We’ve taken a few approaches to this. One approach, as we have taken for our participatory simulations, is to design activities that can be played like a lot of other non-technological role-playing games. Even without using technology, teachers often will run activities in a class where “everyone pretends that they’re a DNA nucleotide” or something similar. These activities are facilitated by a teacher, collaborative, and easy to break up into chunks, meaning they can readily fit into class periods. Teachers are comfortable running these activities without a lot of training. Another approach we have conducted research around is to have students primarily play the games outside of class, and connect that game play back to in-class discussion. We have started to take this approach in our new mobile games. Students play collaborative casual games for short periods of time frequently outside of class. Teachers can tap into the data generated from student gameplay to connect game play to in-class learning. Another example is with many of our AR games. Classes play a game for a day or two out in the field, and connect their experiences back to curriculum that can last weeks in the classroom anchored in that field experience. Finally, we have a number of initiatives focusing on students doing game design, which is a different take on using games in the classroom.

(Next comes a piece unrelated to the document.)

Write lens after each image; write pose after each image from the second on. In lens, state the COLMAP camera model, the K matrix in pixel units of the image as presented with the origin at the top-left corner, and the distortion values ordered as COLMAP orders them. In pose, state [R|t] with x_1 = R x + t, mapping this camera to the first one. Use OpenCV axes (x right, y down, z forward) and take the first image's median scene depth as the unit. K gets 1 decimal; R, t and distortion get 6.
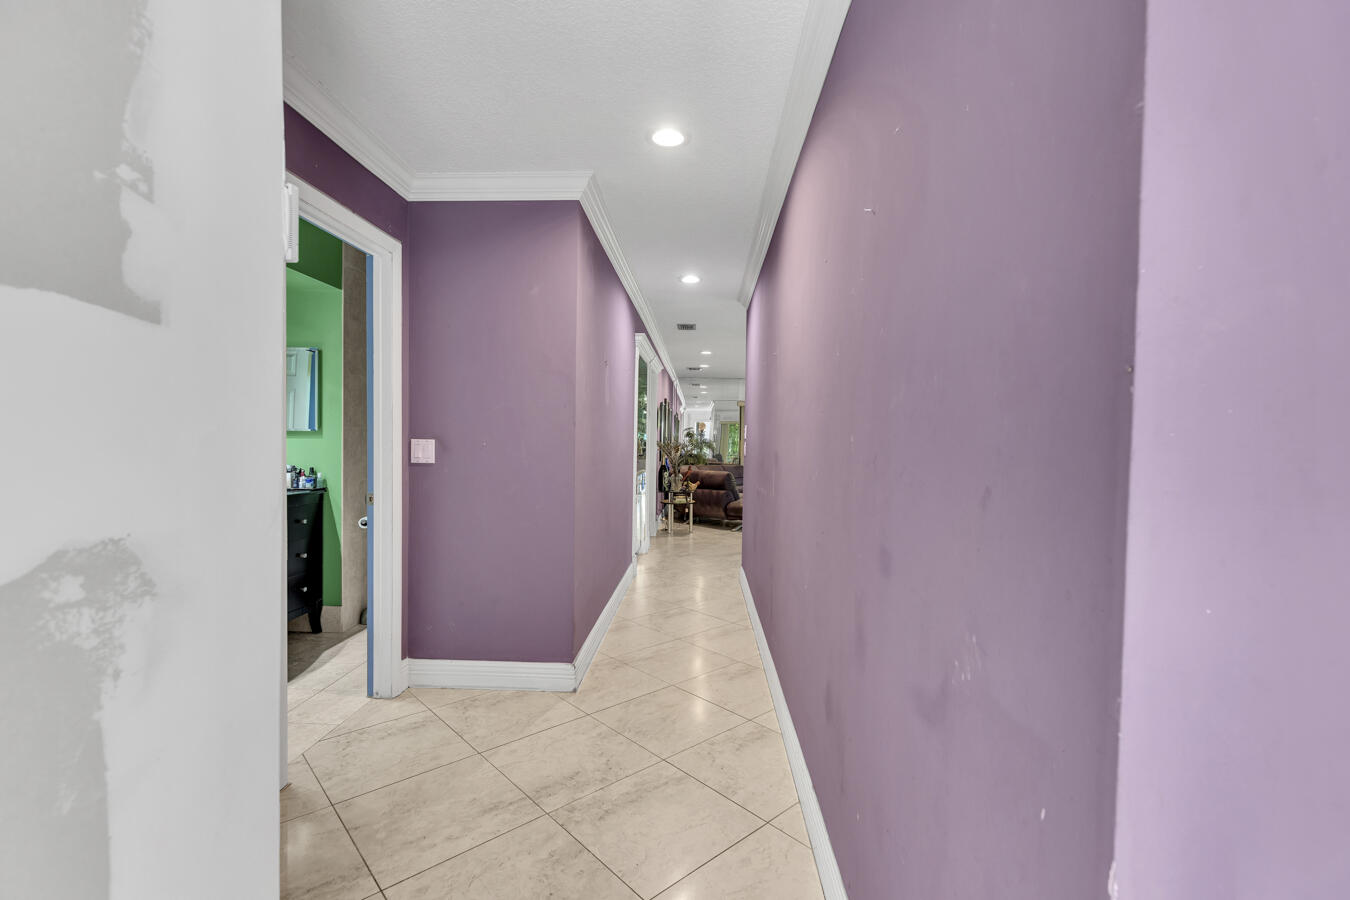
lens RADIAL K [[597.5, 0, 676.6], [0, 597.5, 444.9], [0, 0, 1]] dist [0.002602, -0.000937]
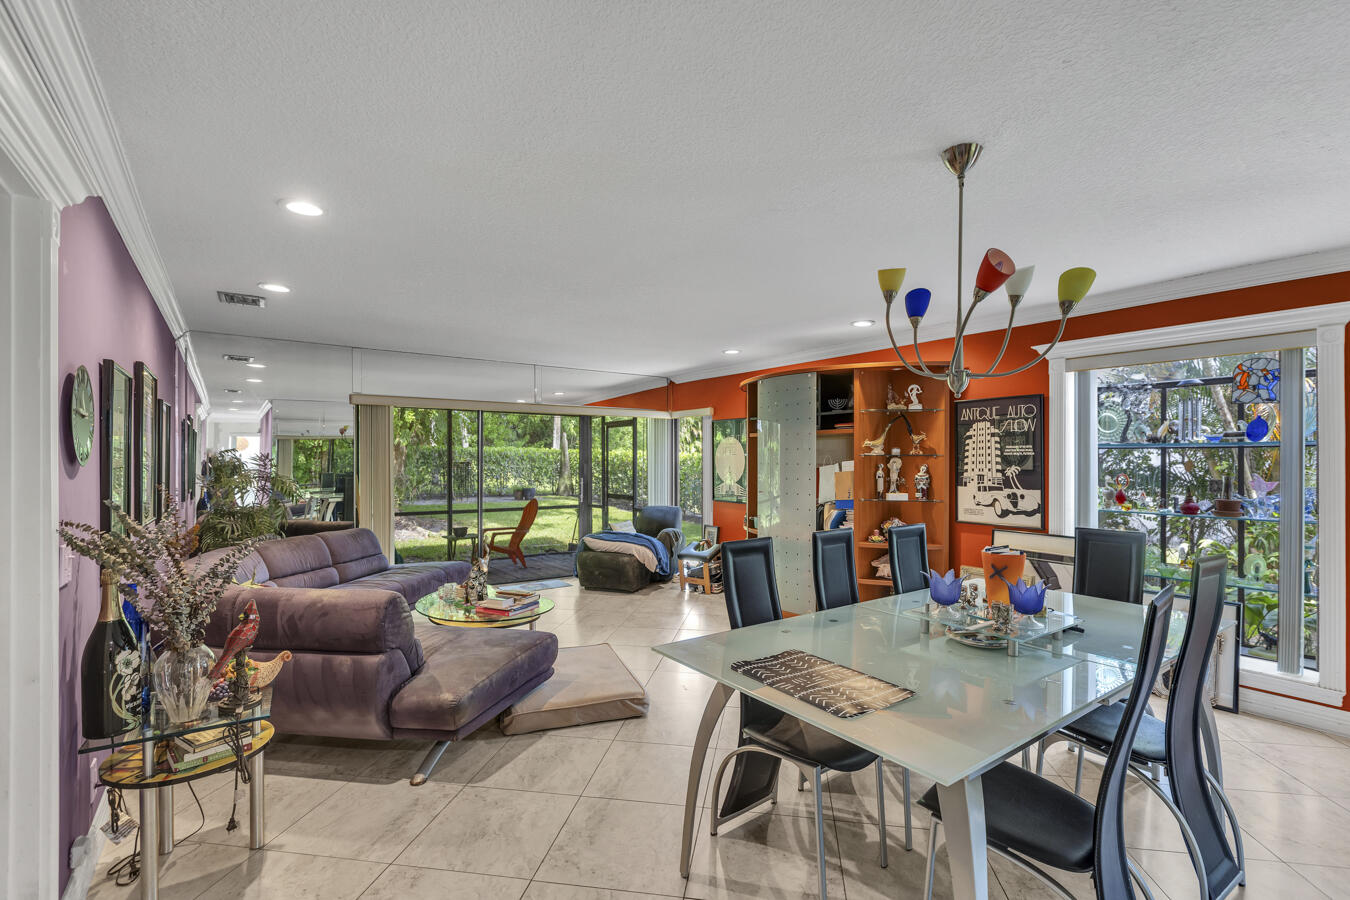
lens RADIAL K [[618.5, 0, 675.0], [0, 618.5, 450.0], [0, 0, 1]] dist [0.000517, 0.000034]
pose [[0.788355, -0.013005, 0.615084, 0.003196], [0.023818, 0.999672, -0.009390, -0.022536], [-0.614760, 0.022053, 0.788406, 0.629864]]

Many have argued that educational games can’t keep pace with commercial games because young people expect high end graphics. You’ve taken a very different perspective through your work. Explain.
It is true, at least in the short term, that educational games can’t keep pace with the graphics and sounds of commercial games. But, they can stand out through innovation in design and experience, a place where commercial games are much more conservative and often behind the times. In fact, I think that the push towards high fidelity 3D worlds as the “gold standard” for educational games is misplaced. For one reason, many students don’t like 3D virtual worlds. They find them confusing and disorienting. But more importantly, if the game play is good, players quickly look past the surface of the game and focus on the game play instead of the graphics. Graphics are important for shelf appeal. But in the world of educational games, where they are part of a class or curriculum, that shelf appeal doesn’t apply.

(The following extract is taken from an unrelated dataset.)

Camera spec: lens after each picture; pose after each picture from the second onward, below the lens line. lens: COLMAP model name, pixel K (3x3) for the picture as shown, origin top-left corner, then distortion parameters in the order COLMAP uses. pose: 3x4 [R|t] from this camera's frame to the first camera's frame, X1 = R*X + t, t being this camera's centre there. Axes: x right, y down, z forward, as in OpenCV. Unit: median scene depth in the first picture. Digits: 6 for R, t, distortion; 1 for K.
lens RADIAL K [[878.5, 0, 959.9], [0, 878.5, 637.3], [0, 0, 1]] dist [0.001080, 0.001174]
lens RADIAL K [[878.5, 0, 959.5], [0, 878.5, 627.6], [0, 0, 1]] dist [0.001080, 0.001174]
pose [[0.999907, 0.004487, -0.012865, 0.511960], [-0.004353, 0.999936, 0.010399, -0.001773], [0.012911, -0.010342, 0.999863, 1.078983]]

Developing games which encourage collaborative learning has been a key design goal for many of your games. What do you see as the pedagogical benefits of collaborative problem solving and how have you built this principle into your games?
There is a lot of research on collaborative learning, and the benefits it achieves through peer teaching and learning, communication, and perspective-taking. Additionally, we find that building collaboration skills is an important goal. The ability to work effectively in teams, communicate with others, and get work down collaboratively is critical in the 21st century workplace, regardless of whether you’re a doctor or media producer. In our work we try both to use collaboration as a means to learning, and an end to work towards.